- Отрывок текста:
В субботу меня попросили в контору за получением недельного гонорара. В Англии все расчеты производятся по субботам (как со служащими, так и с домовладельцами), и кассир, элегантный, молодой англичанин во фраке и цилиндре, предложил мне пересчитать деньги и просил указать ему, в каких деньгах я желал — бы получать на будущее гонорар. Он всегда будет так приготовлять его, чтобы мне было удобно для расплаты с оркестром. Он при этом заявил, что служит уже четвертый год в Coliseumе и никогда он с таким удовольствием не выплачивал артистам деньги, с каким он платил за неслыханное наслаждение, испытанное им в течение недели от русской музыки. Звонок главного директора прервал наш разговор. Директор спрашивал, застанет ли он меня в конторе, ему необходимо со мною говорить. Вскоре он явился, сияющий радостью.

— Я пользуюсь своим правом по контракту, — начал он, — и продолжаю ваш ангажемент еще на четыре недели, но вы сделали — бы мне большое удовольствие, если бы согласились остаться свыше этих вторых четырех недель — еще на четыре.

Я выразил на это согласие г. Андреева и тут же подписал желаемый контракт, т. е. с этого дня нам оставалось пробыть в Лондоне одиннадцать недель.

- Собранные данные:

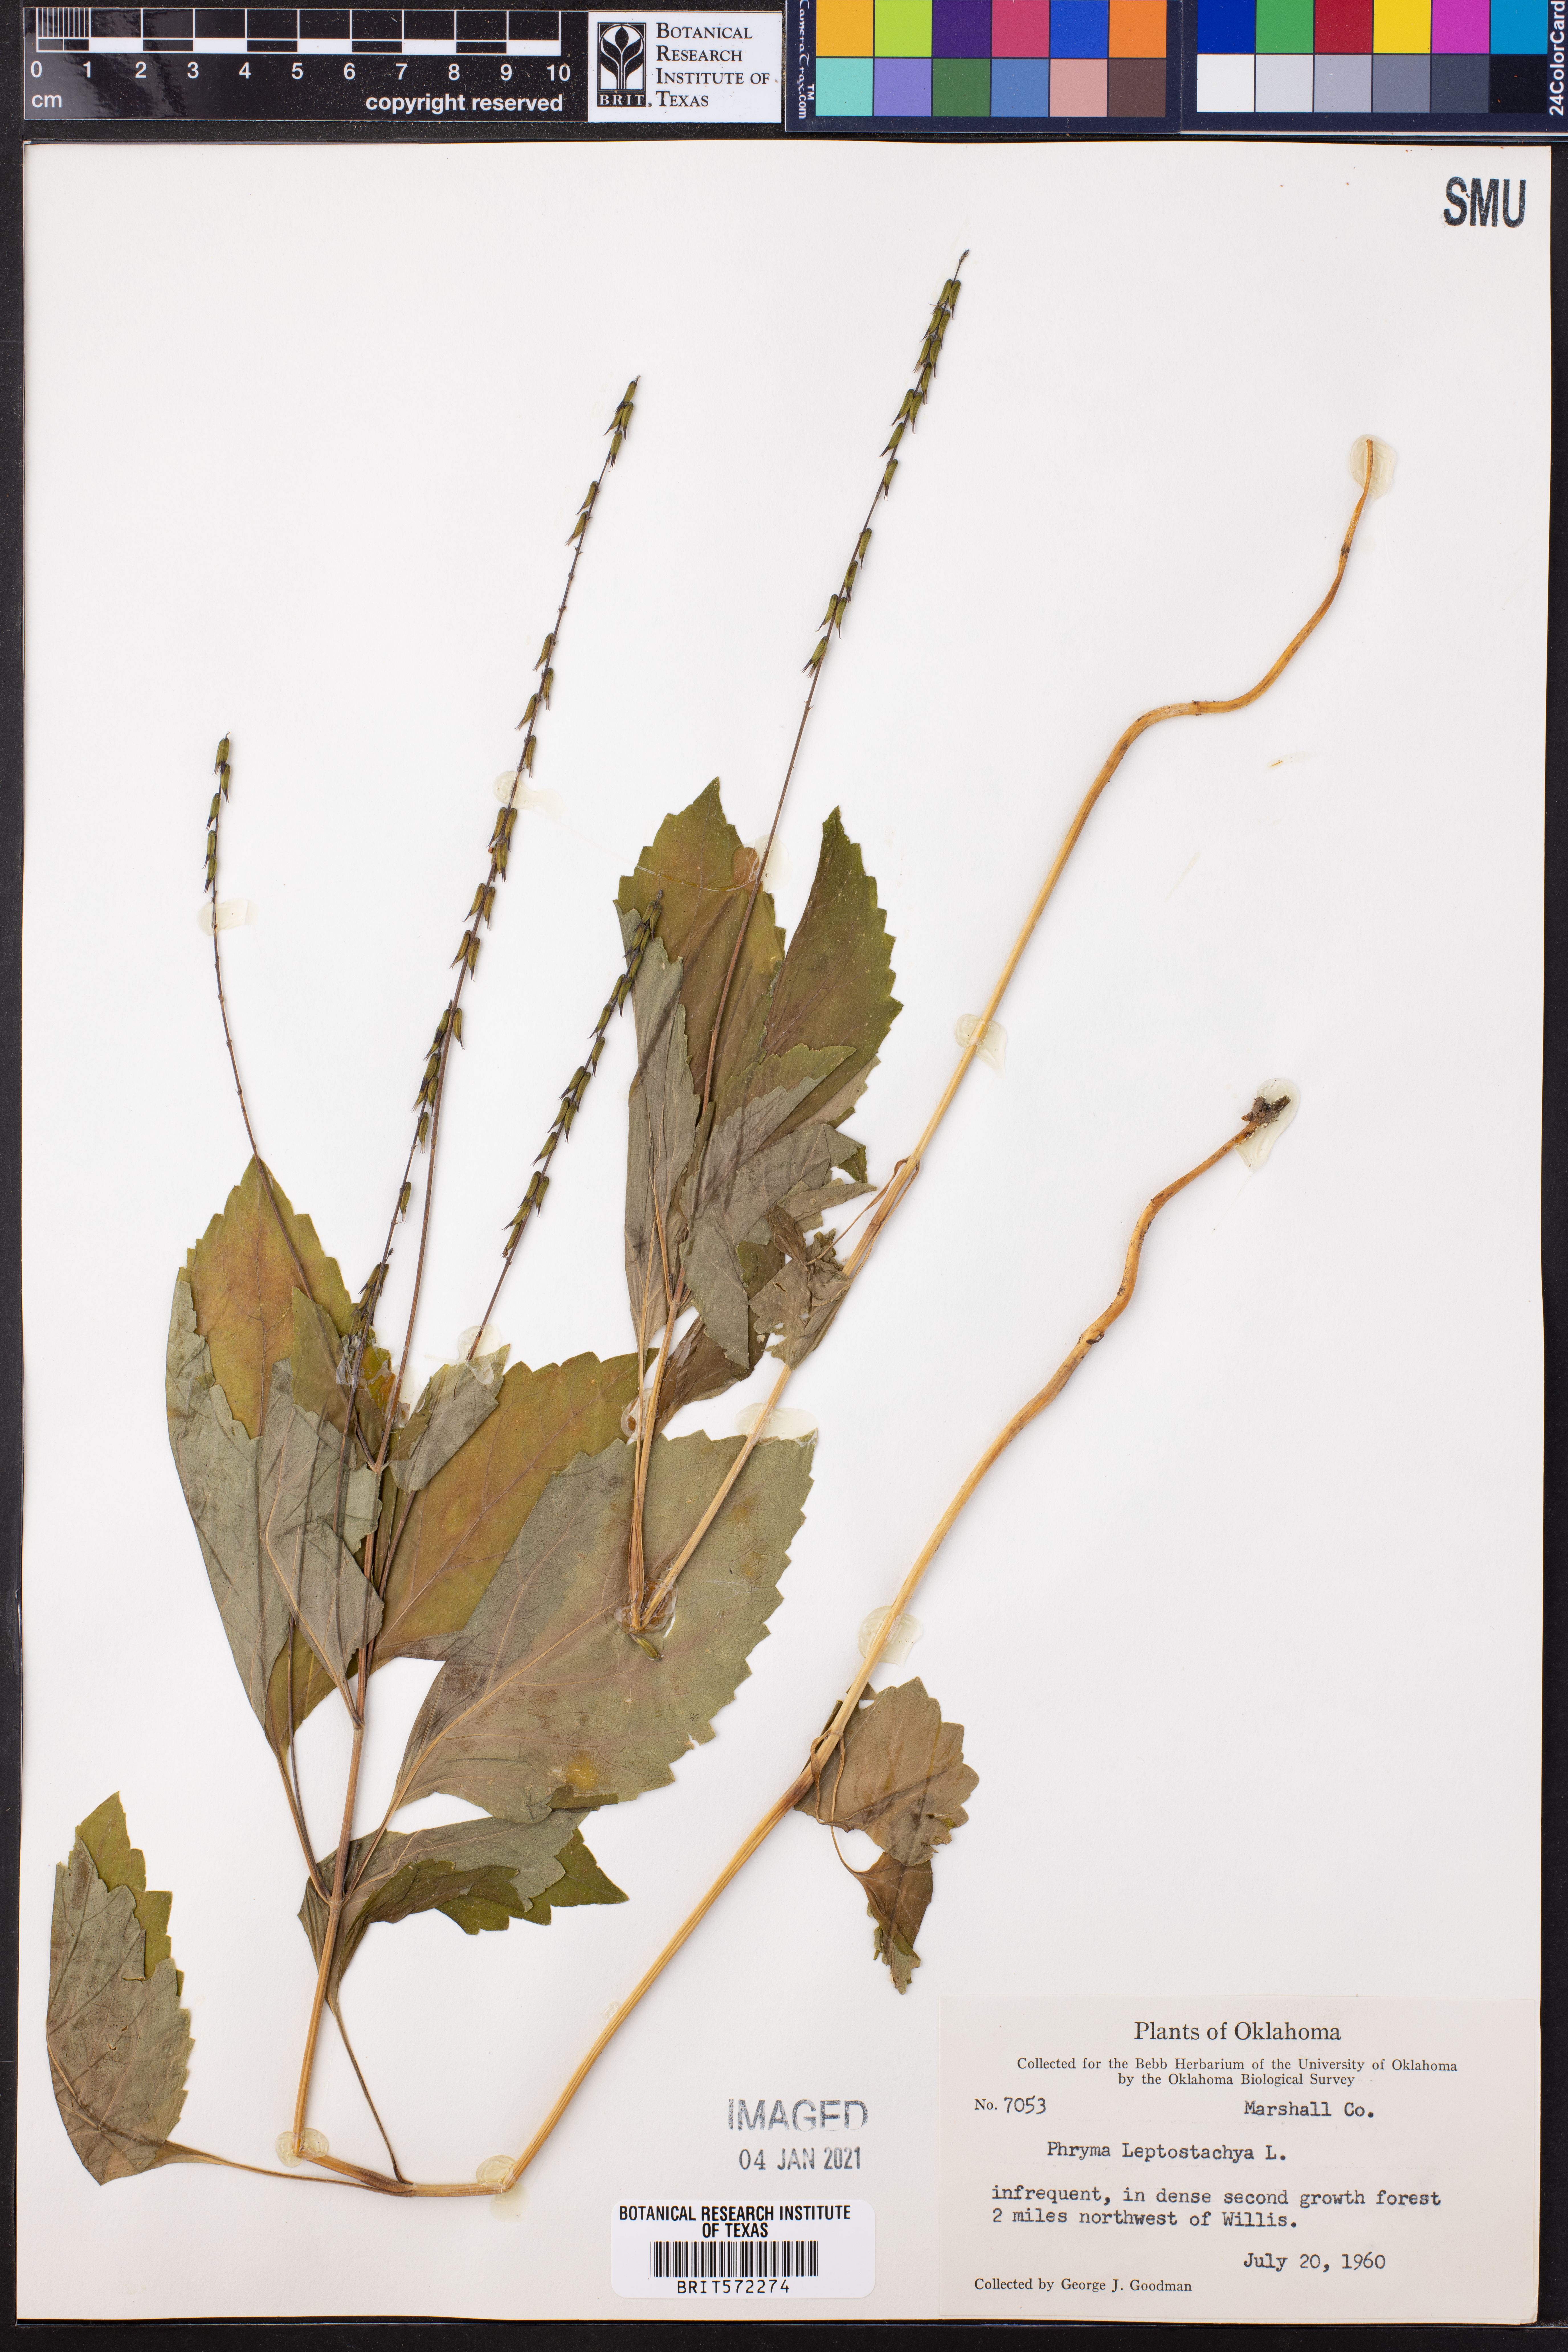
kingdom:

- Список заданий:
a: Перепишите из отрывка слово в слово часть, начиная со слов "В субботу меня" и заканчивая словами "явился, сияющий радостью.".
b: Почему, судя по отрывку, рассказчика позвали в контору за недельным гонораром именно в субботу?
c: Ответьте по отрывку:
(i) Сколько лет кассир служит в Coliseum?
(ii) На сколько недель директор продлил ангажемент по своему праву по контракту?
(iii) Сколько недель оставалось пробыть в Лондоне после подписания контракта?
Отвечайте, опираясь только на отрывок.

- Ответы:
a:
В субботу меня попросили в контору за получением недельного гонорара. В Англии все расчеты производятся по субботам (как со служащими, так и с домовладельцами), и кассир, элегантный, молодой англичанин во фраке и цилиндре, предложил мне пересчитать деньги и просил указать ему, в каких деньгах я желал — бы получать на будущее гонорар. Он всегда будет так приготовлять его, чтобы мне было удобно для расплаты с оркестром. Он при этом заявил, что служит уже четвертый год в Coliseumе и никогда он с таким удовольствием не выплачивал артистам деньги, с каким он платил за неслыханное наслаждение, испытанное им в течение недели от русской музыки. Звонок главного директора прервал наш разговор. Директор спрашивал, застанет ли он меня в конторе, ему необходимо со мною говорить. Вскоре он явился, сияющий радостью.

b: В Англии все расчеты, и со служащими, и с домовладельцами, делаются по субботам. Поэтому в субботу рассказчика попросили прийти в контору за недельным гонораром.

c:
(i) Он служит там уже четвертый год.
(ii) На четыре недели.
(iii) Одиннадцать недель.